3/4 cup rice vinegar
1/4 cup packed brown sugar
1/4 cup low-sodium soy sauce
3 tablespoons water
1 tablespoon peeled and minced fresh ginger
2 tablespoons chunky peanut butter
1/2 teaspoon crushed red pepper flakes
4 cloves garlic, minced
Cooking spray
1/2 -pound boneless, skinless chicken breast, cut into small cubes
1/2 cup (2 ounces) Swiss cheese, shredded
1/4 cup (1 ounce) mozzarella cheese, shredded
1 (12-inch) pizza crust, recipe follows
3 stalks green onions, chopped
2/3 cup water
1/2 teaspoon sugar
1 package (2 1/4 teaspoons) active dry yeast
1 1/2 cups bread flour, plus more as needed
1 1/2 tablespoons cornmeal
2 teaspoons extra-virgin olive oil
1/2 teaspoon fine salt
Cooking spray

Steps:

  • In a small bowl, combine the first 8 ingredients. Stir well with a whisk and set aside. In a medium nonstick skillet coated with cooking spray, cook chicken over medium heat until browned, about 2 minutes. Remove chicken from the pan.
  • Pour the rice vinegar mixture into the pan and bring to a boil over medium-high heat. Cook the mixture until it thickens to a syrup, about 6 minutes. Return the chicken to the pan and cook until chicken is fully cooked through, about 1 minute.
  • Position an oven rack at the bottom of the oven and preheat to 500 degrees F.
  • Sprinkle the cheeses over the pizza crust, leaving a 1-inch border, and top with the chicken. Bake for 12 minutes on the bottom rack of the oven. Remove from the oven and sprinkle with green onions. Place pizza on a cutting board and let stand for 5 minutes before serving.
  • In a small pot, warm the water to 100 to 110 degrees F. In a large bowl, dissolve sugar and yeast in warm water and let stand for 5 minutes.

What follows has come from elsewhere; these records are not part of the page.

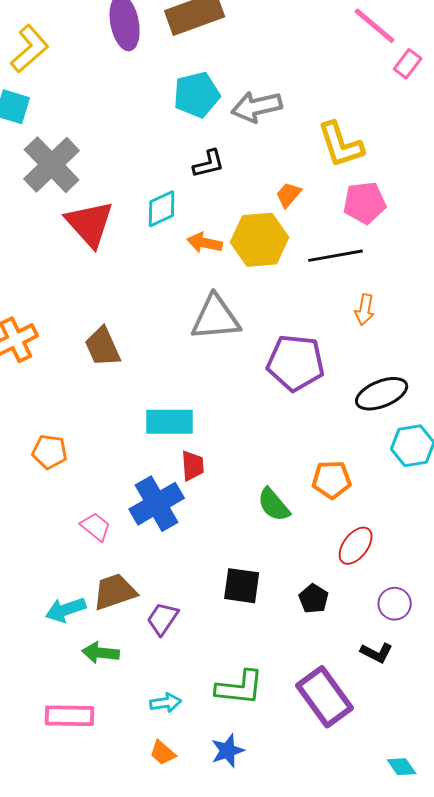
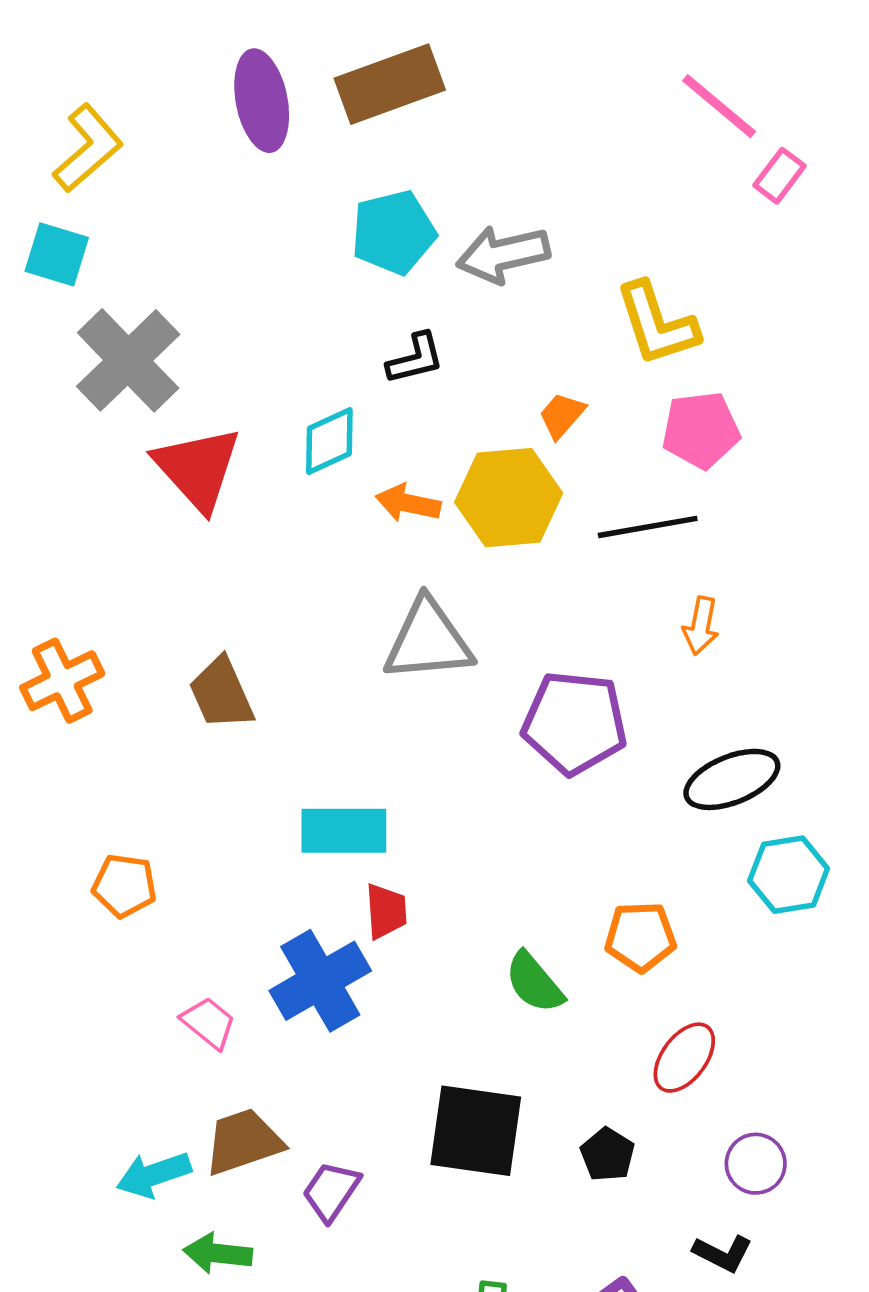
black square: (242, 586) -> (476, 1131), size x1.4

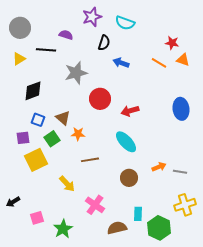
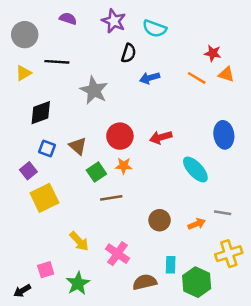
purple star: (92, 17) -> (114, 21), turned -30
purple semicircle: (66, 35) -> (68, 19), moved
blue arrow: (121, 63) -> (150, 78), turned -35
gray star: (76, 73) -> (94, 90), turned -30
red circle: (100, 99) -> (120, 136), moved
orange star: (78, 134) -> (124, 166), moved
purple square: (23, 138) -> (28, 171), turned -32
green square: (52, 139) -> (96, 172), moved
cyan ellipse: (126, 142) -> (195, 169), moved
orange arrow: (159, 167) -> (197, 224), moved
yellow arrow: (67, 184) -> (79, 241), moved
black arrow: (13, 202) -> (22, 291), moved

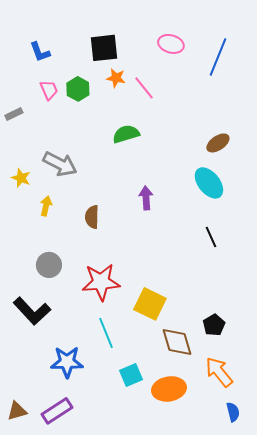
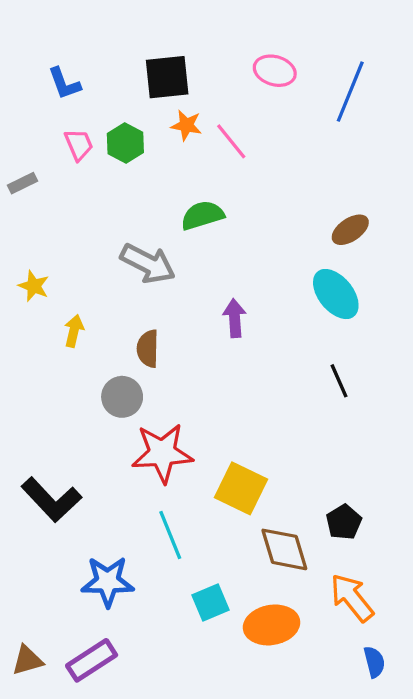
gray arrow: (60, 164) -> (148, 263), moved
gray circle: (49, 265) -> (122, 397), moved

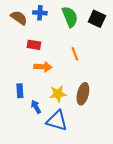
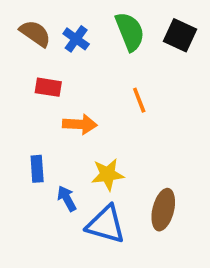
blue cross: (40, 13) -> (76, 39), moved, turned 32
red rectangle: (34, 45) -> (48, 87), moved
brown ellipse: (83, 94) -> (163, 210), moved

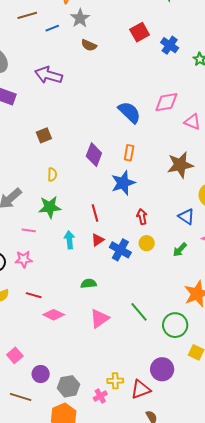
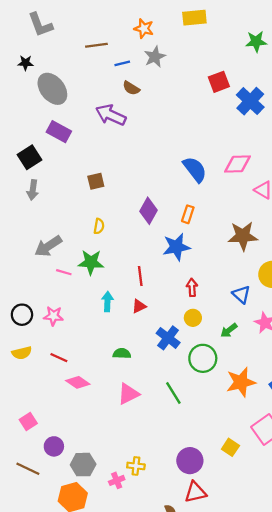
brown semicircle: (89, 45) -> (131, 88), moved
blue cross: (170, 45) -> (250, 101), size x1.4
pink line: (29, 230) -> (64, 272), moved
blue cross: (120, 250) -> (168, 338), moved
green circle: (175, 325) -> (203, 358), moved
red triangle: (141, 389) -> (195, 492), moved

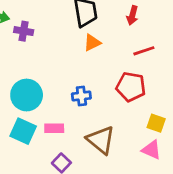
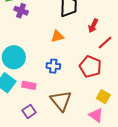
red arrow: (132, 15) -> (93, 26), moved
orange triangle: (92, 43) -> (57, 36), moved
red line: (144, 51) -> (105, 43), turned -35

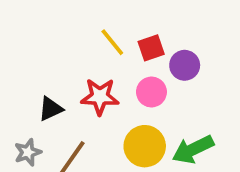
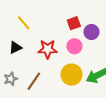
yellow line: (112, 42) -> (24, 23), moved
black triangle: (50, 109) -> (15, 47), moved

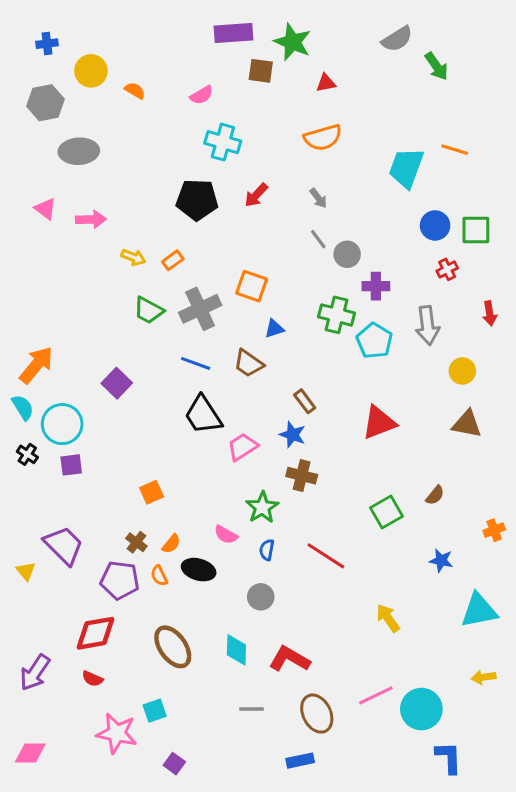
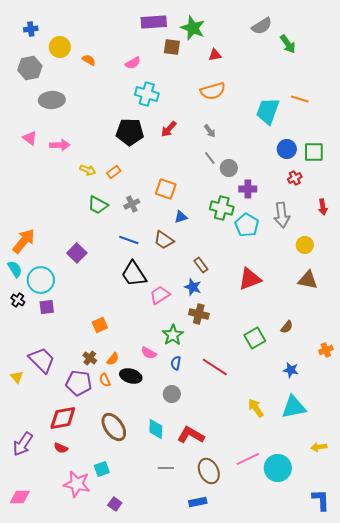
gray cross: (200, 309) -> (132, 204), size x0.6
cyan triangle: (479, 610) -> (294, 407), moved
blue L-shape: (449, 758) -> (321, 500), moved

  • Lightly spoon flour into dry measuring cups and level with a knife. Add flour, cornmeal, oil and salt to yeast mixture; stir until soft dough forms. Turn dough out onto a floured surface and knead until even, about 5 minutes. Add bread flour as needed to prevent dough from sticking to hands. Place dough in a large bowl coated with cooking spray and turn to coat.
  • Cover and let rise in warm place (about 85 degrees F) free from drafts until doubled in size, about 45 minutes. Gently press 2 fingers into dough; if indentation remains, dough has risen enough. Punch dough down into the shape of a ball.
  • Lightly re-spray bowl; place dough in bowl, turning to coat again. Cover; let the dough rise again in a warm place (about 85 degrees F) free from drafts for another 30 minutes.
  • Place the dough on a lightly floured surface and roll out to a 12-inch crust. Top the dough according to pizza instructions.